[What the task asks]:
Given the listing that follows, report all lines in which the string "Fiestas" occurs.

[Data listing]:
----
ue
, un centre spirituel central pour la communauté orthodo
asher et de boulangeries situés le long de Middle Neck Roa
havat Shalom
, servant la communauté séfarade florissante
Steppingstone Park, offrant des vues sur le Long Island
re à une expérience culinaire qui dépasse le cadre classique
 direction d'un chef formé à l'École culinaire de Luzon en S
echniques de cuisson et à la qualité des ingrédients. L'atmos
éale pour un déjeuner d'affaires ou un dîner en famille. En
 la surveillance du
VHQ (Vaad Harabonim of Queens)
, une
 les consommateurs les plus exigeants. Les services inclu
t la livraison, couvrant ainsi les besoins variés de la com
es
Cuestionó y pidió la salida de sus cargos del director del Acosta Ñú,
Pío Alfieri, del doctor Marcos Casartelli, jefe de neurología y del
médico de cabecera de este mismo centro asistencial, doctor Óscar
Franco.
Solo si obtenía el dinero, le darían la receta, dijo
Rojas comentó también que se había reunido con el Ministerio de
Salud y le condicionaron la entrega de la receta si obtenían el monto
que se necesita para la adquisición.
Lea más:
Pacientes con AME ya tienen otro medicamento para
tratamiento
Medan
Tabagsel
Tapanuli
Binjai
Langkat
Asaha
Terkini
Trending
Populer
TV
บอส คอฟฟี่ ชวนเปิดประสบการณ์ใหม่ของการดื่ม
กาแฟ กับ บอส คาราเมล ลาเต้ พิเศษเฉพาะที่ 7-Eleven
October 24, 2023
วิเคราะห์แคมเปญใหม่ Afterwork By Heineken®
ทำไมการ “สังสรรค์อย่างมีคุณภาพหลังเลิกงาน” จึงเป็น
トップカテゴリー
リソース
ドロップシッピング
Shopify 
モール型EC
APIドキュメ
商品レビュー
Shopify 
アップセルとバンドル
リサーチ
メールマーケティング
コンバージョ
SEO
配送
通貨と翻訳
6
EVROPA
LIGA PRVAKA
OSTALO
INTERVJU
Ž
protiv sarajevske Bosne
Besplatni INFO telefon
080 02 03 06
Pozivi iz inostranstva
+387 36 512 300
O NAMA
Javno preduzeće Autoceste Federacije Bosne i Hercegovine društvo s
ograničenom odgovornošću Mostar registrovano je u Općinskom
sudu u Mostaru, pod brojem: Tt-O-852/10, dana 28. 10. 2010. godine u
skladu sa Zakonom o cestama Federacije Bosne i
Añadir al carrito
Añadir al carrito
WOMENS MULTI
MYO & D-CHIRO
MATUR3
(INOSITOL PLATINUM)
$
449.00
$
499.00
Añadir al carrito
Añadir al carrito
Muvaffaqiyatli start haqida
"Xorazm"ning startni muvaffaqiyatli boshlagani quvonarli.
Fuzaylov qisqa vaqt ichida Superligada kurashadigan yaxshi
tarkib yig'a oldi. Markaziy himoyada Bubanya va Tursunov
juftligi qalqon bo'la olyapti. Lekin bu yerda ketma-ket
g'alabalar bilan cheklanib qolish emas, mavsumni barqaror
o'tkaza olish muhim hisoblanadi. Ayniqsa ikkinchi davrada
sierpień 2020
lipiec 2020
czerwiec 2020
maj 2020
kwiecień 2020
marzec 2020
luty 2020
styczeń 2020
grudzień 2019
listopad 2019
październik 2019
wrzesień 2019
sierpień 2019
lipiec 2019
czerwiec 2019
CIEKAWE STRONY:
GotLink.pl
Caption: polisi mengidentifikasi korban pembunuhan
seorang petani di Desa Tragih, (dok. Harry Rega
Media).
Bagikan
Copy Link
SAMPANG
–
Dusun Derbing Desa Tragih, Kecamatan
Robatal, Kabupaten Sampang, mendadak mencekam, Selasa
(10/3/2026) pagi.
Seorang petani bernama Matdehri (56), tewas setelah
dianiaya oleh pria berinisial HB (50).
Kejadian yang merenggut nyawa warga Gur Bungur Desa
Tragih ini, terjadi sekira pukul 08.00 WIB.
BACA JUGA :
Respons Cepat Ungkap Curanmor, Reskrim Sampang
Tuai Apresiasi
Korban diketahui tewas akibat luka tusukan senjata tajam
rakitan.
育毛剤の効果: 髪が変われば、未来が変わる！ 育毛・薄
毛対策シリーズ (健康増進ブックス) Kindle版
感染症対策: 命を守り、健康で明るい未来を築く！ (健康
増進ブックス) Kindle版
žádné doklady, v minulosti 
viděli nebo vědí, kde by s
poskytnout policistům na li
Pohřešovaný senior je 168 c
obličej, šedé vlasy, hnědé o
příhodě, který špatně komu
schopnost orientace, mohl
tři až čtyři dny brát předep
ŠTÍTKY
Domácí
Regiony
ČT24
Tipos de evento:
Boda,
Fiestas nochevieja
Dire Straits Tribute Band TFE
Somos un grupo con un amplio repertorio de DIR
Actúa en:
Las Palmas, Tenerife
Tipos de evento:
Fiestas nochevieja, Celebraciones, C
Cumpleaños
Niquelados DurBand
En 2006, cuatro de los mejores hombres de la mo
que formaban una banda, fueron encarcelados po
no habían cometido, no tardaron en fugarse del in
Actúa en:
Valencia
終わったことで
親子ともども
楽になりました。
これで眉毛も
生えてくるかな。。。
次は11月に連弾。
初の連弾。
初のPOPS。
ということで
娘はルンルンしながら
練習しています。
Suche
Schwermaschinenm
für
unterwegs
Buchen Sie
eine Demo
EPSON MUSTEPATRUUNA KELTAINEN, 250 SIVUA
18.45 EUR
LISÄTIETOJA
----
[Answer to this task]:
Fiestas nochevieja
Fiestas nochevieja, Celebraciones, C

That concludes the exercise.